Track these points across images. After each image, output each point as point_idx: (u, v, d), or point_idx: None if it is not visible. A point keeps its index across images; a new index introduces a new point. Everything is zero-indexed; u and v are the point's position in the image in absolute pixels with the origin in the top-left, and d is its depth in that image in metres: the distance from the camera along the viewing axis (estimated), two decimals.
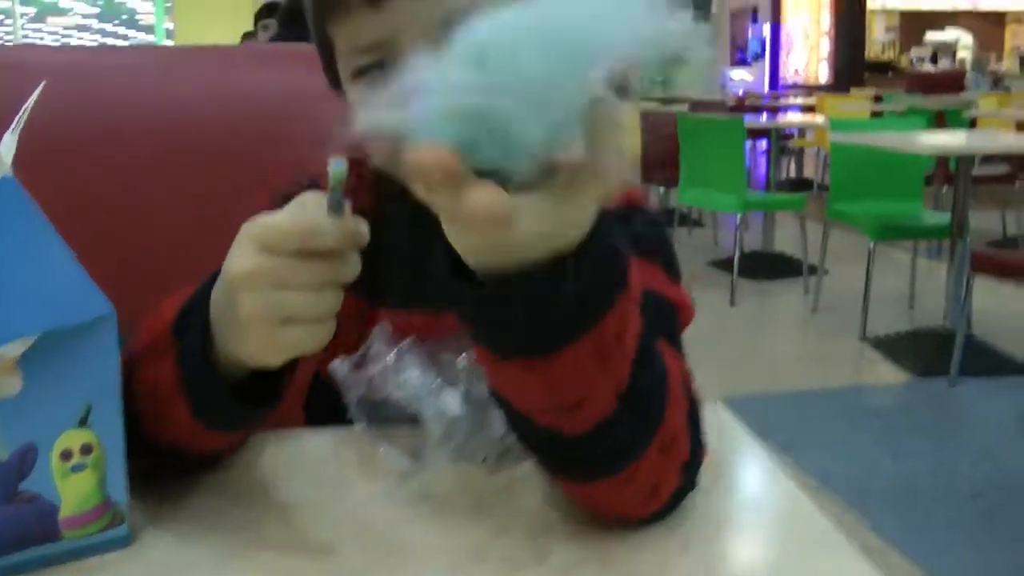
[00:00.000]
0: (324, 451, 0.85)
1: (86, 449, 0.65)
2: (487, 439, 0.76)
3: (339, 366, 0.77)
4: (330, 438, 0.86)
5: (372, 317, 0.87)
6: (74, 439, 0.65)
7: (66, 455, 0.64)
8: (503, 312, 0.57)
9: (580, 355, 0.58)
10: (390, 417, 0.75)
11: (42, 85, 0.71)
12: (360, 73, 0.82)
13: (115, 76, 1.31)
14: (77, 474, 0.65)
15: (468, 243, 0.56)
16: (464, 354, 0.76)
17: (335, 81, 0.88)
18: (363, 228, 0.65)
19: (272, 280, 0.64)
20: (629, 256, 0.61)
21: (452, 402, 0.75)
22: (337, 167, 0.63)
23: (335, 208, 0.64)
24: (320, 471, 0.81)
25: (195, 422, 0.72)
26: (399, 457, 0.76)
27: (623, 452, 0.64)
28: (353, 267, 0.66)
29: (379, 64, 0.81)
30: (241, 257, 0.65)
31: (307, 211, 0.65)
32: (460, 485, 0.76)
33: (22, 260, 0.63)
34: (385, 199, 0.90)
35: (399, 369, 0.75)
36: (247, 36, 6.57)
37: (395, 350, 0.76)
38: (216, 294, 0.69)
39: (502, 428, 0.73)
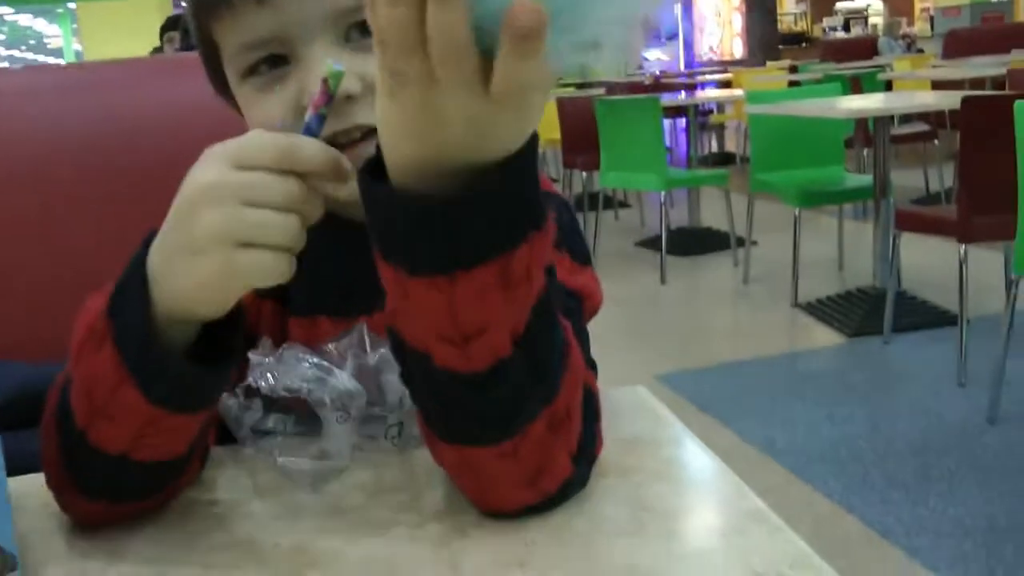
******
• _WHAT TO WORK ON_:
Produce an exact copy of the lines from the line with "7: (66, 455, 0.64)" through the last line of the data above, both ends included. No pictures belong in it.

• _ANSWER FOR THE TASK_:
7: (66, 455, 0.64)
8: (503, 312, 0.57)
9: (580, 355, 0.58)
10: (390, 417, 0.75)
11: (42, 85, 0.71)
12: (360, 73, 0.82)
13: (115, 76, 1.31)
14: (77, 474, 0.65)
15: (468, 243, 0.56)
16: (464, 354, 0.76)
17: (335, 81, 0.88)
18: (363, 228, 0.65)
19: (272, 280, 0.64)
20: (629, 256, 0.61)
21: (452, 402, 0.75)
22: (337, 167, 0.63)
23: (335, 208, 0.64)
24: (320, 471, 0.81)
25: (195, 422, 0.72)
26: (399, 457, 0.76)
27: (623, 452, 0.64)
28: (353, 267, 0.66)
29: (379, 64, 0.81)
30: (241, 257, 0.65)
31: (307, 211, 0.65)
32: (460, 485, 0.76)
33: (22, 260, 0.63)
34: (385, 199, 0.90)
35: (399, 369, 0.75)
36: (247, 36, 6.57)
37: (395, 350, 0.76)
38: (216, 294, 0.69)
39: (502, 428, 0.73)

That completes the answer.